Batch download student submission from CodeOcean

Primary LanguageKotlin

codeocean-scraper

Batch download student submission from codeocean

Setup

  • Clone project
  • Install gradle
  • Run gradle shadowJar
  • Project is now build as a self-contained jar file in build/libs

Running

Execute java -jar path/to/jar exerciseUrl targetDirectory deadline filesuffix

Parameter explanation:

  • exerciseUrl: URL to the statistics page of the exercise you want to download. Should have the format https://codeocean.url/exercises/<someId>/statistics.
  • targetDirectory: All downloaded submissions will be saved under this directory. The directory must already exist.
  • deadline: The deadline of the exercise, if a submission was made after the deadline, a file called DEADLINE_EXCEEDED will be created in the output directory. Must be of the form YYYY-MM-DDThh:mm+tz:tz (in other words, an ISO 8601 date & time, as accepted by java.time.OffsetDateTime.parse).
  • filesuffix: All downloaded submissions will have the provided filesuffix. For example py for example_submission.py.

Authentication

The scraper uses session keys to authenticate with CodeOcean. These are cached per CodeOcean installation in ~/.codeocean-scraper.json. If no cached session key exists or the cached one has been invalidated, you are prompted for an email and password to sign in.

Result

After execution the target directory will contain a subdirectory for each user.

Single file mode

If there was only one file associated with the exercises, these subdirectories can contain the following content:

  • name.java: Last submitted version.
  • name - ASSESSED AFTER SUBMIT.java: Version that was scored (but not submitted) after the last submitted version.
  • name - ASSESSED ONLY.java: Last assessed version, if no version was ever submitted.
  • name - NO ASSESS OR SUBMIT.java: No version was ever scored or submitted. Contains the last autosave.
  • name - TOP SCORE.java: Version with the highest score. Only included if not matched by any of the other criteria. If multiple such versions exists, the last one is chosen.
  • error.txt: Created if the server responded with an error when trying to download the submission page. Contains error details.

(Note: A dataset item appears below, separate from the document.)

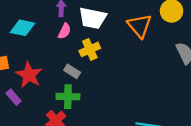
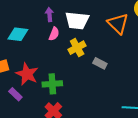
gray rectangle: (72, 71) -> (100, 63), moved
green cross: (68, 97) -> (52, 84), moved

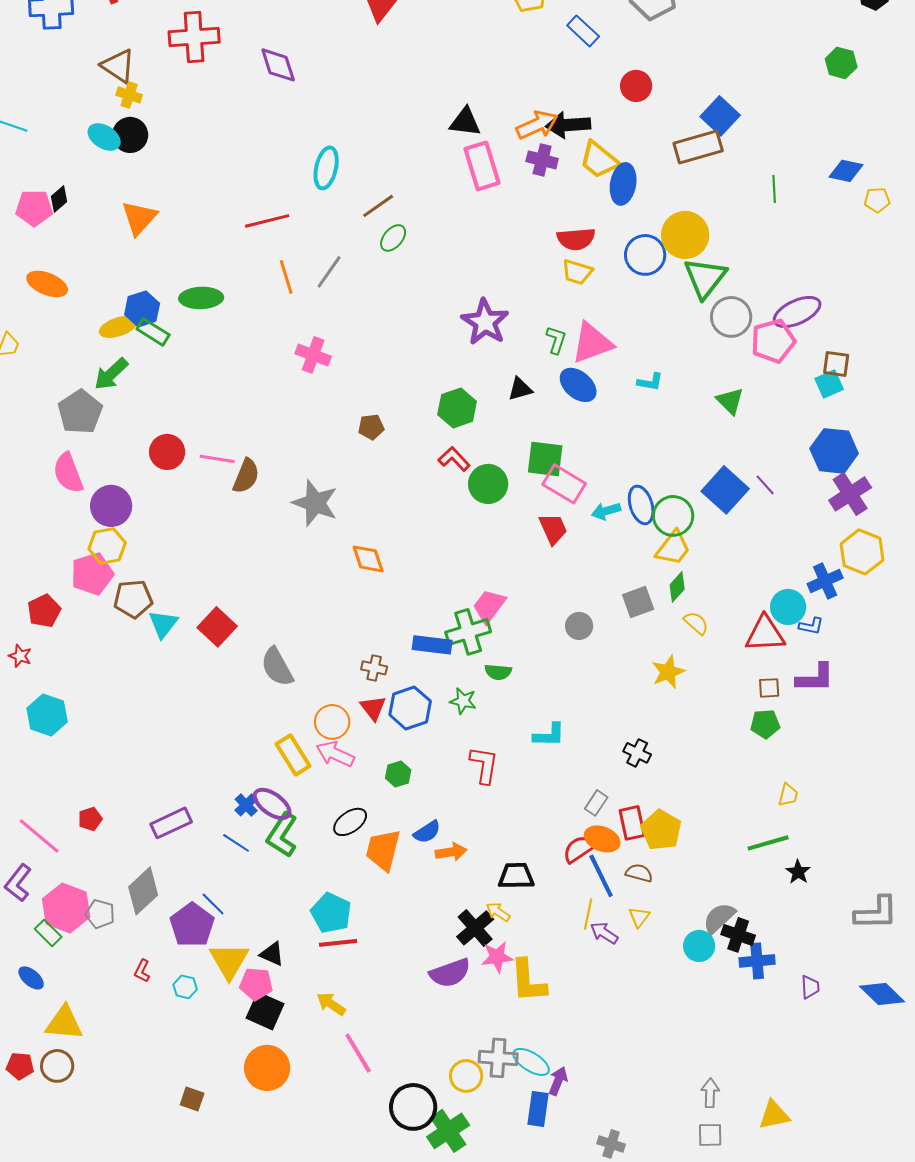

All *.java files will also contain an initial comment with the url to the submission page, and the score of the submission.

Multi file mode

If more than one file are associated with the exercise, the student directories may contain one or more subdirectories labeled SUBMIT, ASSESSED AFTER SUBMIT, ASSESSED ONLY, NO ASSESS OR SUBMIT or TOP SCORE. The meanings are the same as described above with SUBMIT being equivalent to no suffix (name.java). In this mode the metadata (url and score) will be placed in files called url.txt and score.txt withing the different subdirectories.